Stored entries:
━━━
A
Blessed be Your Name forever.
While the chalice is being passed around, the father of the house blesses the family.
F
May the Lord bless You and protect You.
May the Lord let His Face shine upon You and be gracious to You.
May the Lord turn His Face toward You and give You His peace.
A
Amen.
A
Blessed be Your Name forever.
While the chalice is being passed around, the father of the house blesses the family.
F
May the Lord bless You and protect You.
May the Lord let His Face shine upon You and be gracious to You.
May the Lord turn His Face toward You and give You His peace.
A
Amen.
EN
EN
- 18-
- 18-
━━━
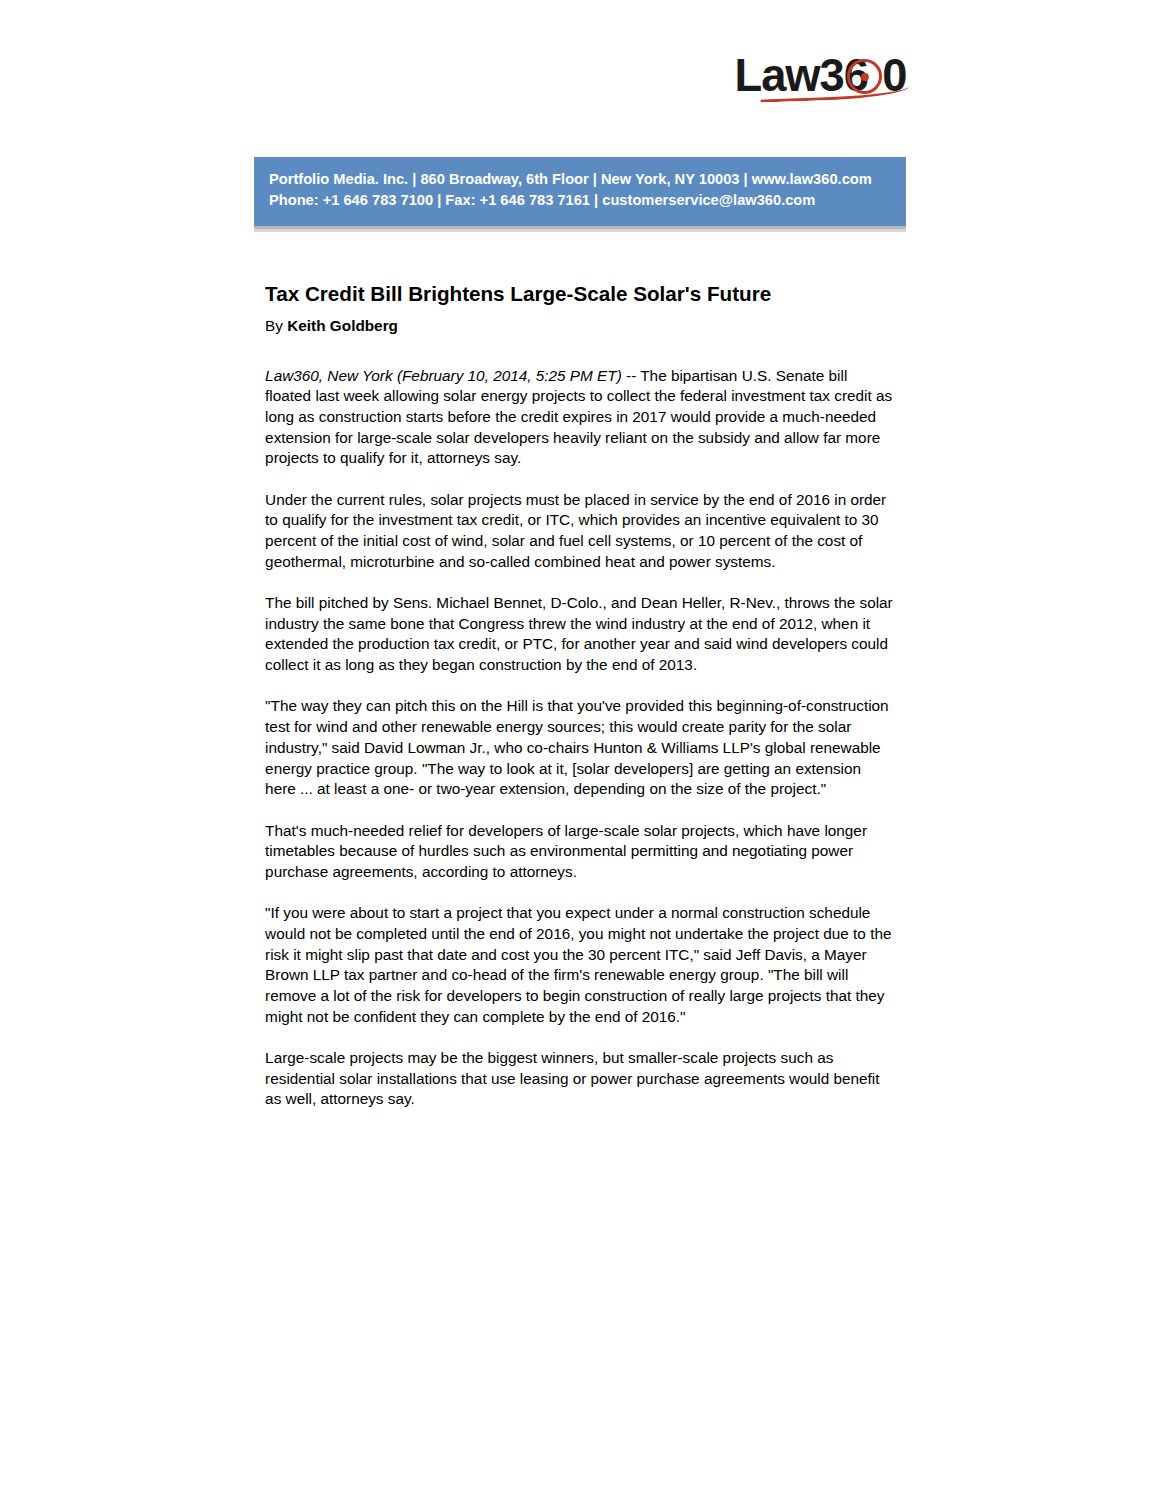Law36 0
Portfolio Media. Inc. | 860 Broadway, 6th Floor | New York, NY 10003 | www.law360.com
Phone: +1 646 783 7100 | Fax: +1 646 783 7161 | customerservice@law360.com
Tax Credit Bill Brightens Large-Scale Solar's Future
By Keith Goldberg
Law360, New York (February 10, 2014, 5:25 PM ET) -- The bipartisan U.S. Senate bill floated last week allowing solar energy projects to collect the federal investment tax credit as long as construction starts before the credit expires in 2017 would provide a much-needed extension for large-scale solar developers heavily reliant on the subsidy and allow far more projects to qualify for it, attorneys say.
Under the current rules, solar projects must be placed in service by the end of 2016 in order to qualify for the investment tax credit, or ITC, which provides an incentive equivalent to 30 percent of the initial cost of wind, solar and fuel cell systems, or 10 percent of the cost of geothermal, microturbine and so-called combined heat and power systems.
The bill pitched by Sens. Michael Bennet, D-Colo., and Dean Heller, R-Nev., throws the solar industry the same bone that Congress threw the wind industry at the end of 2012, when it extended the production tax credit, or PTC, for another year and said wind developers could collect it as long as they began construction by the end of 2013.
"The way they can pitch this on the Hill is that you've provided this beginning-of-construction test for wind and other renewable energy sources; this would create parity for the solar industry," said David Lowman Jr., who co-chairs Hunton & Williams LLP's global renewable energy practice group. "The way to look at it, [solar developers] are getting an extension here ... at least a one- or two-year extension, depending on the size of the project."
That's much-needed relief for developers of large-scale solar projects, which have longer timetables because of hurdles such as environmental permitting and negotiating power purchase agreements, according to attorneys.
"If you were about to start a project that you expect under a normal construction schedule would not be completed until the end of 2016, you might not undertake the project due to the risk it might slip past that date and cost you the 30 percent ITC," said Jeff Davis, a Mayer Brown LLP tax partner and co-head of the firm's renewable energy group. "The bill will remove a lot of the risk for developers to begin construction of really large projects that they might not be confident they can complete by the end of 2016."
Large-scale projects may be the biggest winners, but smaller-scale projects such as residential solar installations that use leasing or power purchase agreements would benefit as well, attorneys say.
━━━
YOUR OBJECTIVE: Please find all lines of the entries that hold the string "such" and copy them.

ANSWER SPACE:
That's much-needed relief for developers of large-scale solar projects, which have longer timetables because of hurdles such as environmental permitting and negotiating power purchase agreements, according to attorneys.
Large-scale projects may be the biggest winners, but smaller-scale projects such as residential solar installations that use leasing or power purchase agreements would benefit as well, attorneys say.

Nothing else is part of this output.